■ **Text block**
*** Block opens ***

Gemifloxacin, given as an oral tablet, is rapidly absorbed from the gastrointestinal tract. Peak plasma concentrations of gemifloxacin were observed between 0.5 and 2 hours following oral tablet administration and the absolute bioavailability of the 320 mg tablet averaged approximately 71% (95% CI 60%-84%). Following repeat oral doses of 320 mg to healthy subjects, the mean ± SD maximal gemifloxacin plasma concentrations (Cmax) and systemic drug exposure (AUC (0-24)) were 1.61 ± 0.51 μg/mL (range 0.70-2.62 μg/mL) and 9.93 ± 3.07 μg•hr/mL (range 4.71-20.1 μg•hr/mL), respectively. In patients with respiratory and urinary tract infections (n=1423), similar estimates of systemic drug exposure were determined using a population pharmacokinetics analysis (geometric mean AUC (0-24), 8.36 μg•hr/mL; range 3.2 – 47.7 μg•hr/mL).

The pharmacokinetics of gemifloxacin were not significantly altered when a 320 mg dose was administered with a high-fat meal. Therefore FACTIVE tablets may be administered without regard to meals.

Distribution

In vitro binding of gemifloxacin to plasma proteins in healthy subjects is approximately 60 to 70% and is concentration independent. After repeated doses, the in vivo plasma protein binding in healthy elderly and young subjects ranged from 55% to 73% and was unaffected by age. Renal impairment does not significantly affect the protein binding of gemifloxacin. The blood-to-plasma concentration ratio of gemifloxacin was 1.2:1. The geometric mean for Vdss/F is 4.18 L/kg (range, 1.66 – 12.12 L/kg).

*** Block closes ***

■ **What you will do**
(a) Answer these questions from the gemifloxacin text:
(i) How many hours after oral tablet administration were peak plasma concentrations of gemifloxacin observed?
(ii) What effect did giving a 320 mg dose with a high-fat meal have on the pharmacokinetics of gemifloxacin?
(iii) What was the blood-to-plasma concentration ratio of gemifloxacin?
(b) Does each statement agree with the gemifloxacin text? Answer yes or no, and quote the words that decide it.
(i) The absolute bioavailability of the 320 mg tablet averaged about 71%.
(ii) The plasma protein binding of gemifloxacin changed with the age of the subjects.
(iii) FACTIVE tablets have to be taken with food.

■ **Provided information**
*** Block opens ***

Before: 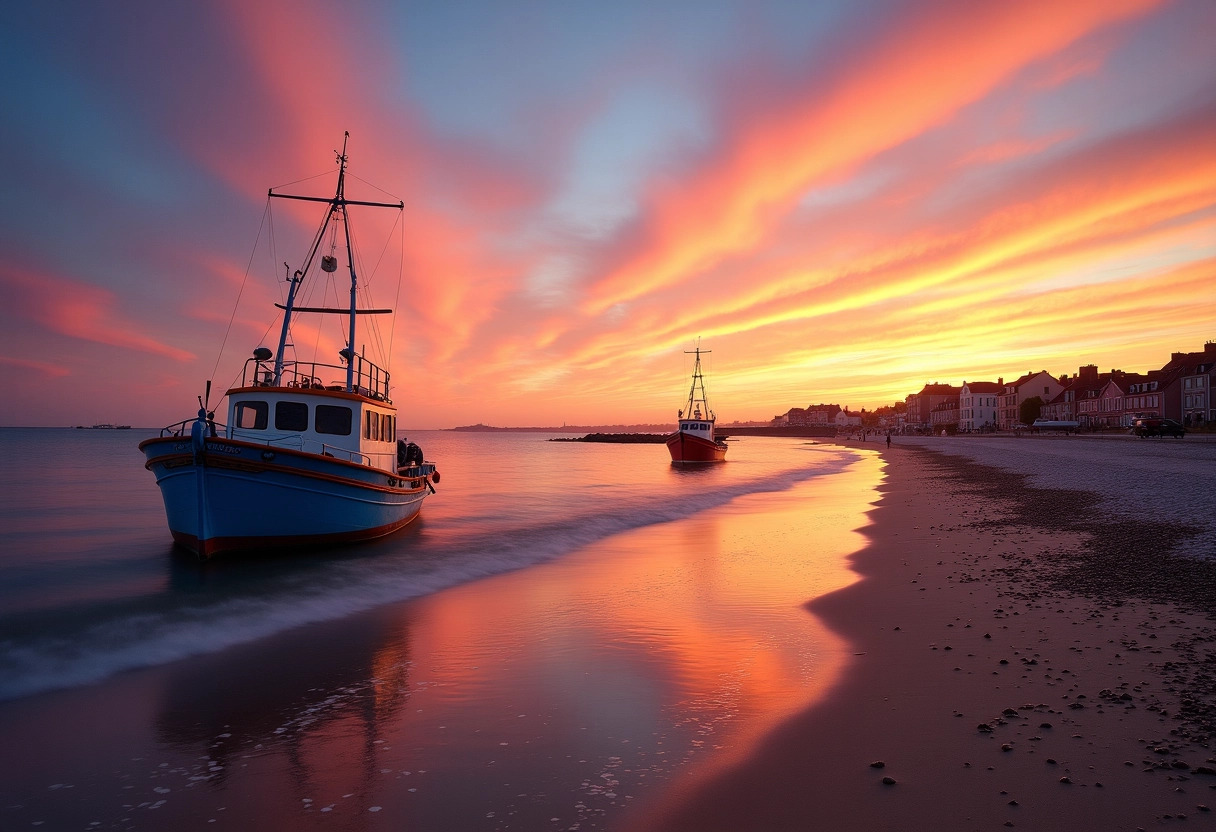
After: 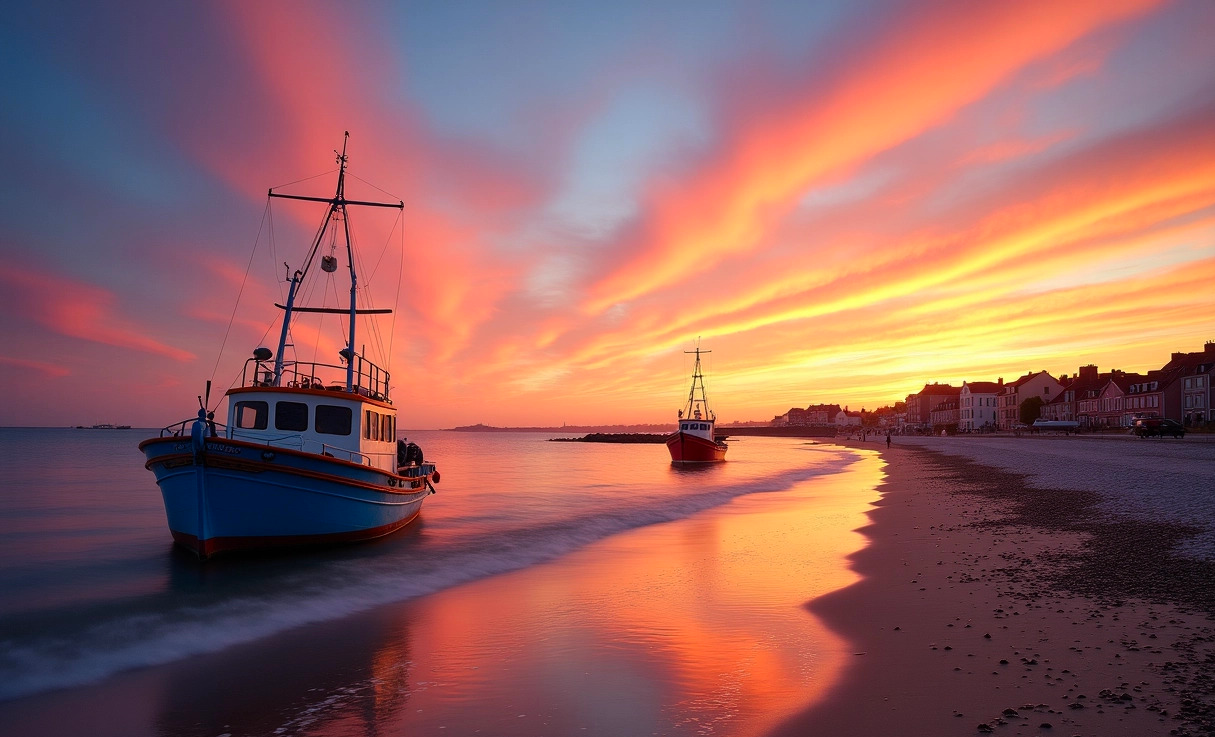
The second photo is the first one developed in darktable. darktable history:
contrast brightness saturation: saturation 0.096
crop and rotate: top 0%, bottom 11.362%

*** Block closes ***
*** Block opens ***

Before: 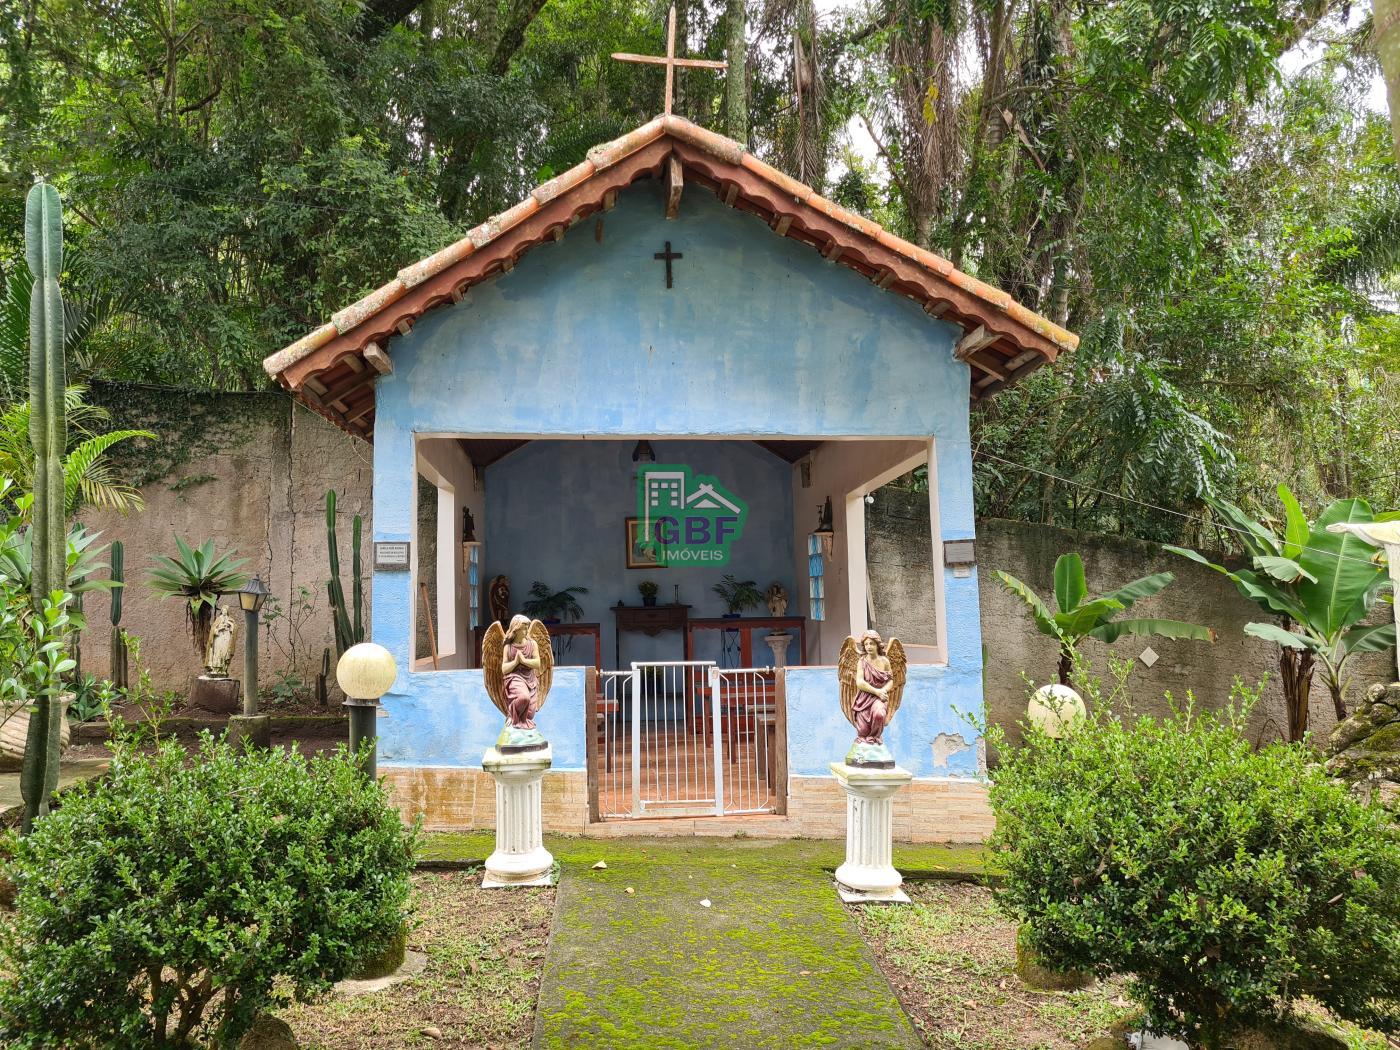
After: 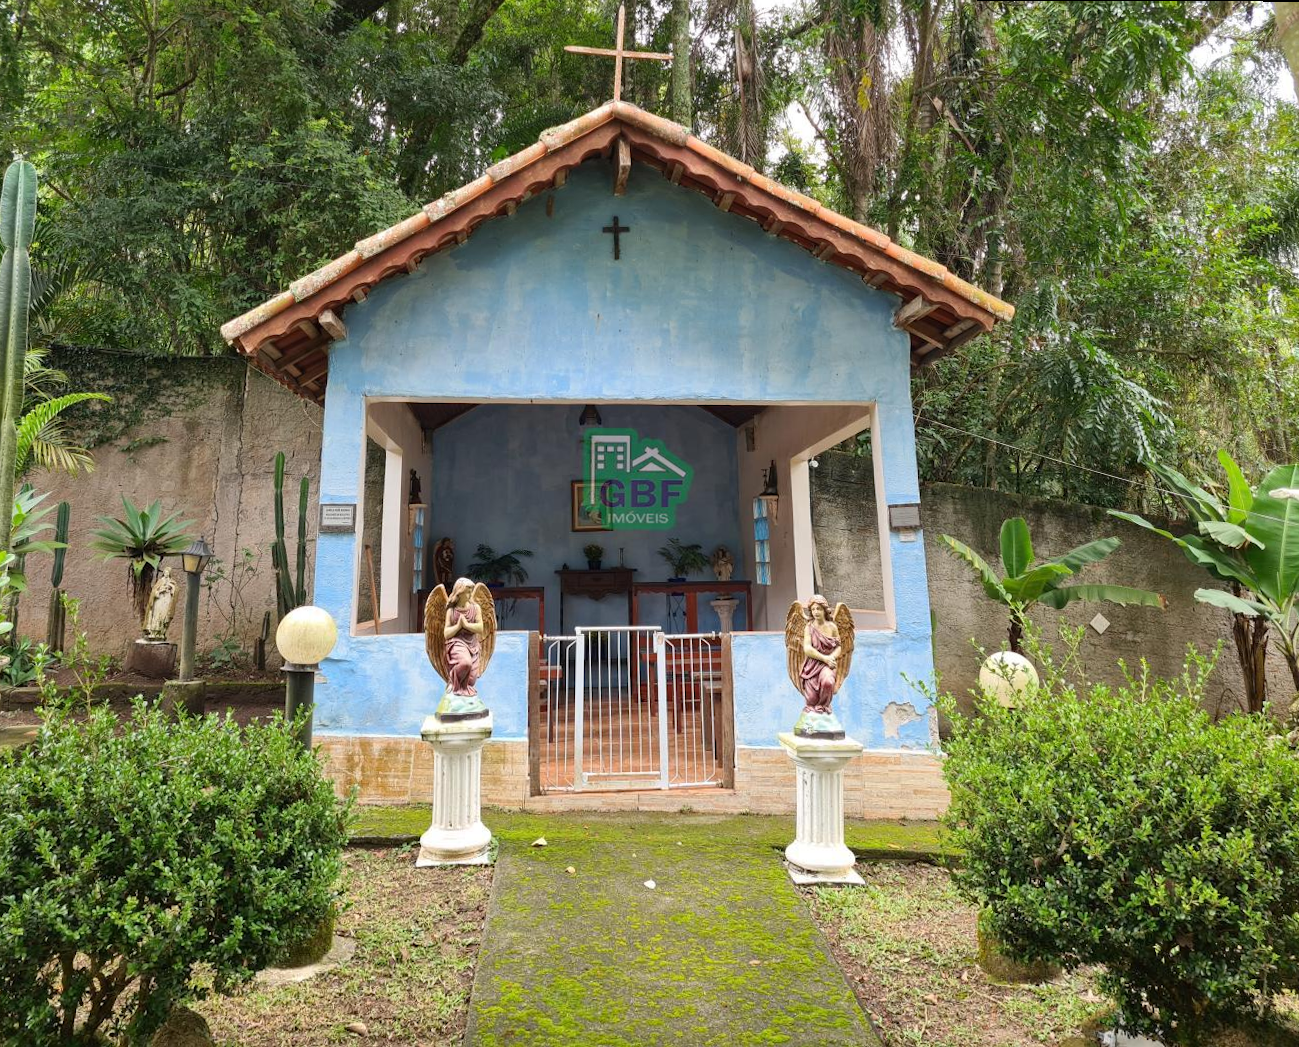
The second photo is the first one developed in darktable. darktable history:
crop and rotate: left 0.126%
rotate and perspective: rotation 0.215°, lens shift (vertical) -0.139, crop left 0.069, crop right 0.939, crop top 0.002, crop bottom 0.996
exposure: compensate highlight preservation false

*** Block closes ***

■ **Expected outputs**
(a)
(i) Between 0.5 and 2 hours.
(ii) The pharmacokinetics were not significantly altered.
(iii) 1.2:1.

(b)
(i) Yes: "the absolute bioavailability of the 320 mg tablet averaged approximately 71%"
(ii) No: "ranged from 55% to 73% and was unaffected by age"
(iii) No: "FACTIVE tablets may be administered without regard to meals"